The first aim i s to complete approved studies of the GpCRC including NORIG, a trial of nortriptyline vs. placebo for idiopathic gastroparesis (48 of 140 patients recruited to date), GLUMIT-DG, a study of the safety, feasibility, and potential efficacy of continuous glucose monitoring and insulin pump therapy in diabetic gastroparesis (2 of 40 recruited to date with 2 screened at Univ. of Michigan, APRON, a trial of aprepitant vs. placebo for nausea of presumed gastric origin (initiating 9/2010), and PBG, the pathological basis of gastroparesis (125 biopsies of 200 planned).
The second aim i s to maintain, expand, and refine the Gastroparesis Registry that enrolled 587 patients from 2/2007-3/2010. We will follow all patients for 4 years and some for 9 years. Informed by insight from the Registry, we propose recruiting more patients to answer new questions relating to pathogenesis, severity, complications, therapies, and outcomes of gastroparesis.

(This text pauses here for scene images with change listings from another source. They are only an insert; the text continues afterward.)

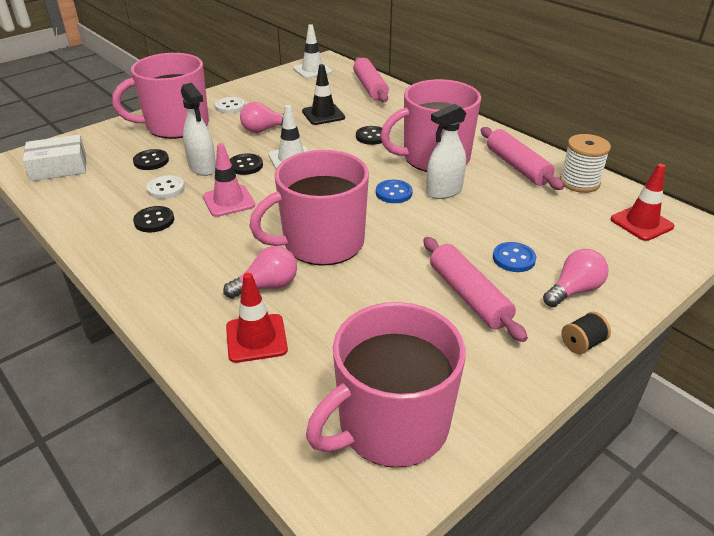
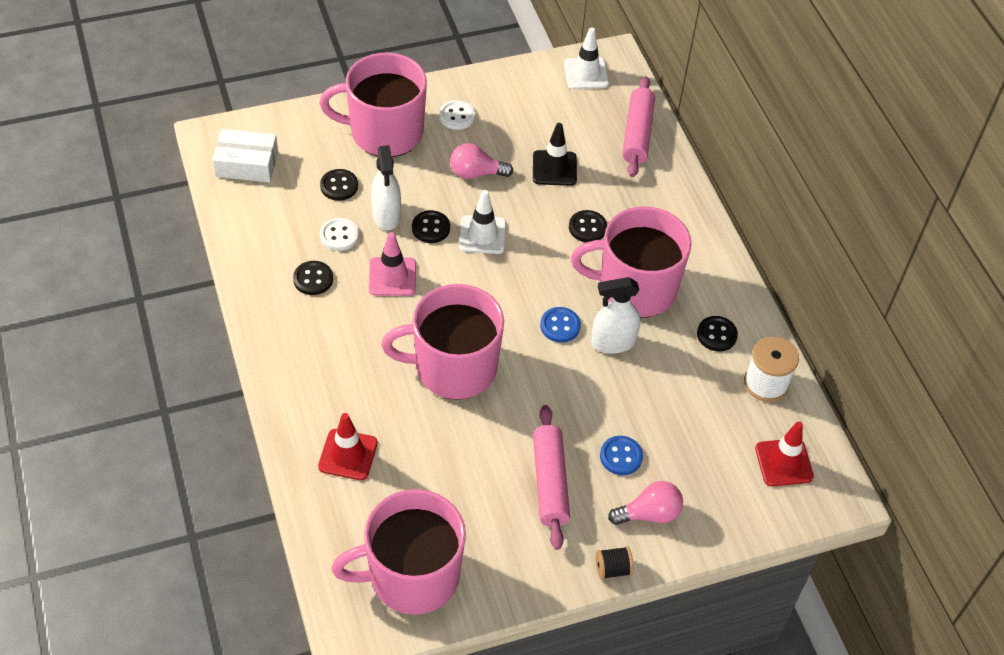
camera: 20 degrees right, 15 degrees up
(267, 286) = (381, 401): pink light bulb -> none
(517, 166) = (716, 335): pink rolling pin -> black button

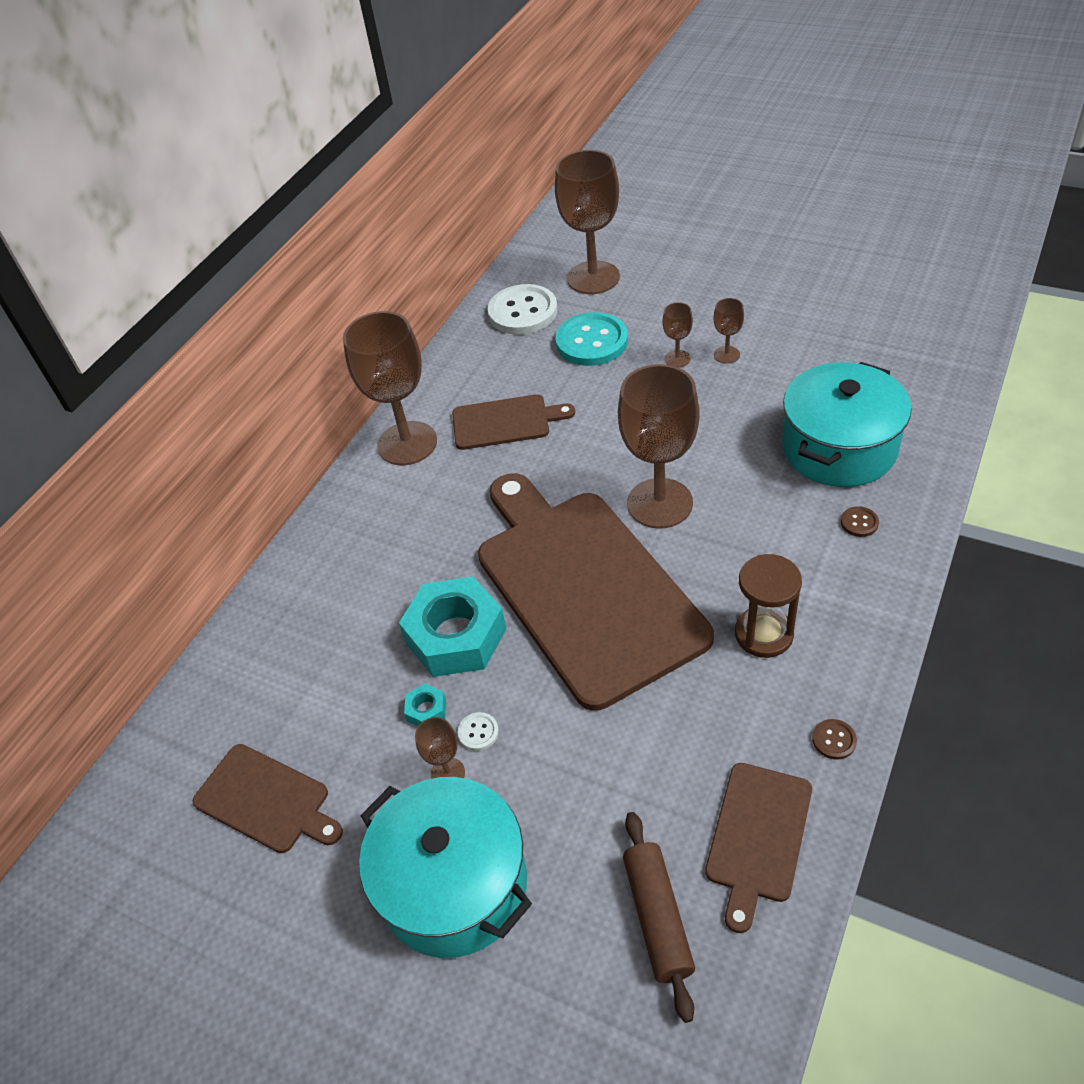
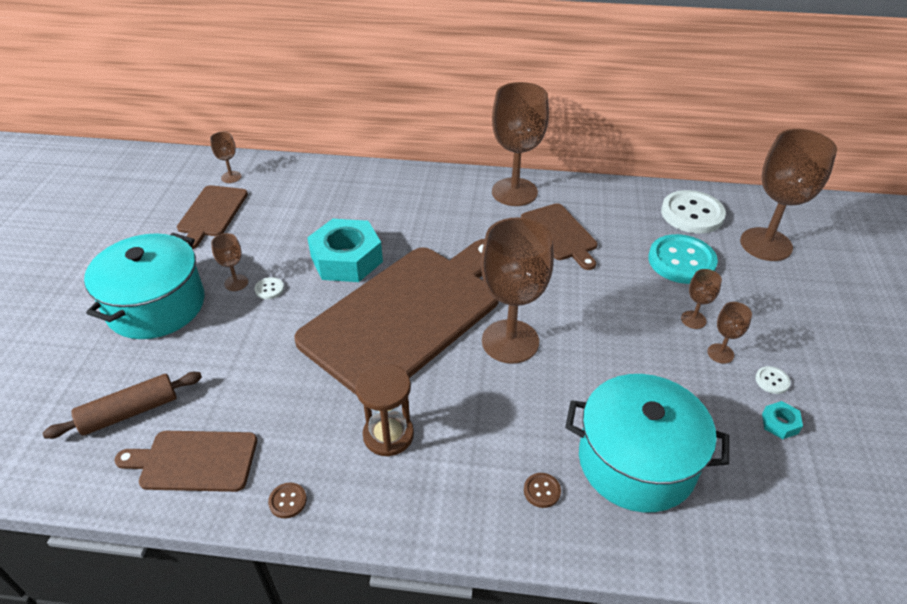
camera: 65 degrees right, 5 degrees down
(182, 767) = (231, 177): none -> brown goblet
(426, 710) = (283, 261): turquoise nut -> turquoise nut (780, 423)
(769, 334) = (772, 381): none -> white button

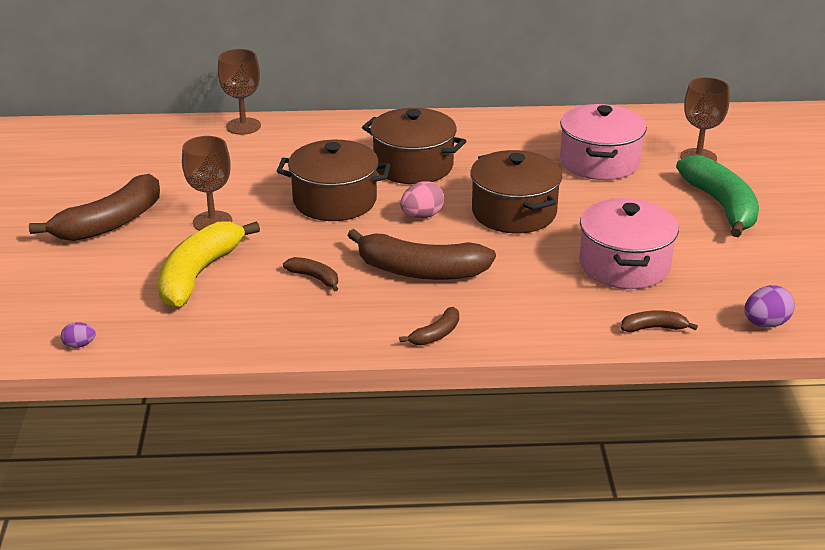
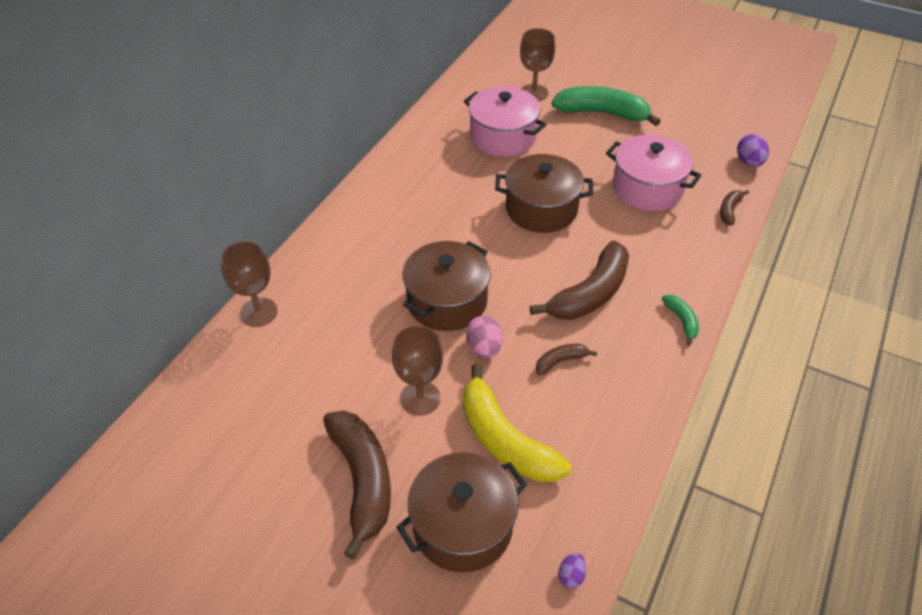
camera: 60 degrees left, 15 degrees up
(413, 166) = (428, 232): brown pot -> brown pot (462, 526)
(422, 216) = (510, 259): pink egg -> pink egg (484, 348)
(436, 334) = (681, 321): brown banana -> green banana

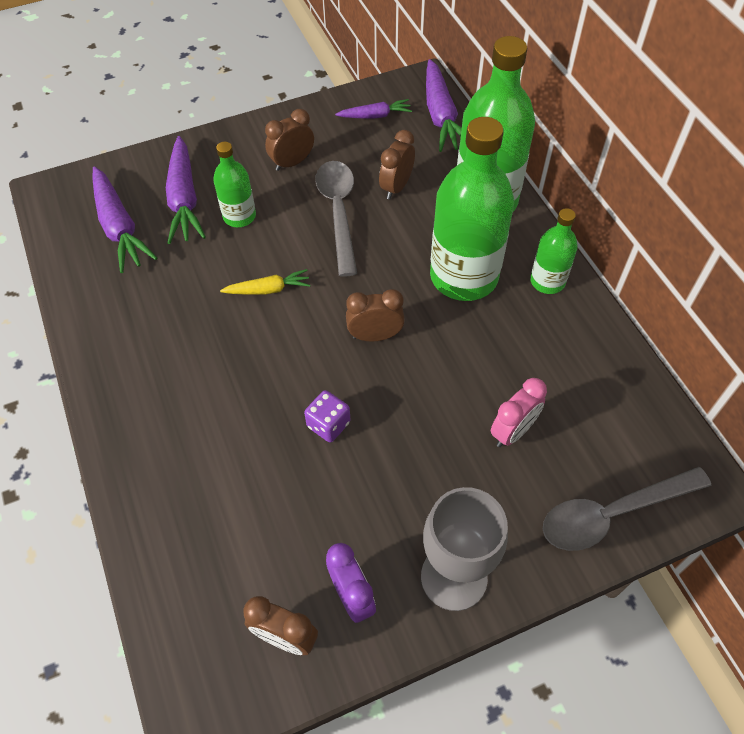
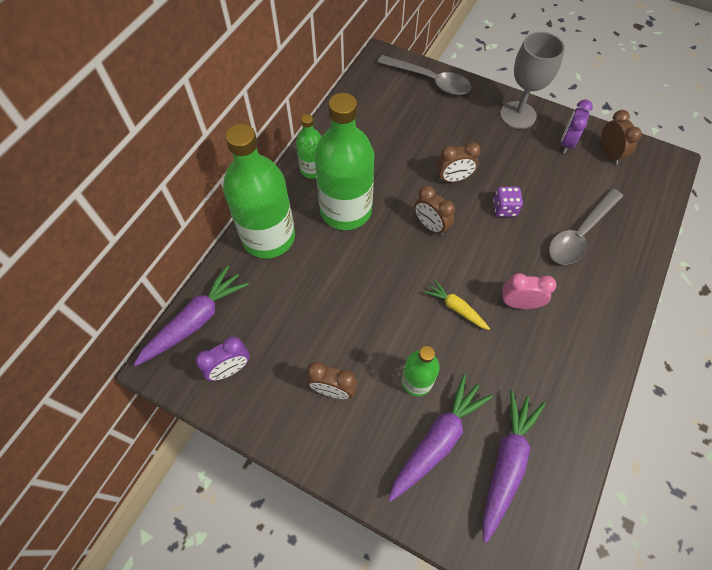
camera: 130 degrees left, 5 degrees up
(339, 212) = (355, 317): grey spoon -> grey spoon (580, 234)
(375, 116) = (230, 369): purple carrot -> purple clock
(396, 187) = (299, 298): brown clock -> brown clock (453, 179)
(513, 431) = (426, 133): pink clock -> pink clock (519, 303)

The third aim will employ a novel wireless motility capsule (WMC) to characterize the role of generalized dysmotility in producing symptoms in patients with presumed gastroparesis. This study will define abnormal gastric, small intestinal and colonic transit and contractility and relate different motor defects to distinct symptom profiles of gastroparesis to give pathogenic insight relating to factors other than gastric emptying that cause different disease manifestations. The second part of the third aim will include a placebo-controlled trial of an osmotic laxative in patients with delayed gastric emptying and colon transit to test if treating distant dysmotilities improve a range of symptoms of gastroparesis. The studies of this application will significantly advance the knowledge base of the pathogenesis, clinical features, and management of this challenging disorder.
Gastroparesis has significant impact on affected patients. Understanding of its pathogenesis and course is incomplete and current therapies are unsatisfactory for severe symptoms. This renewal offers a detailed approach to enhancing our knowledge of features, history, and causes of symptoms, and will expand treatments of this condition in novel directions beyond usual therapies to stimulate gastric emptying.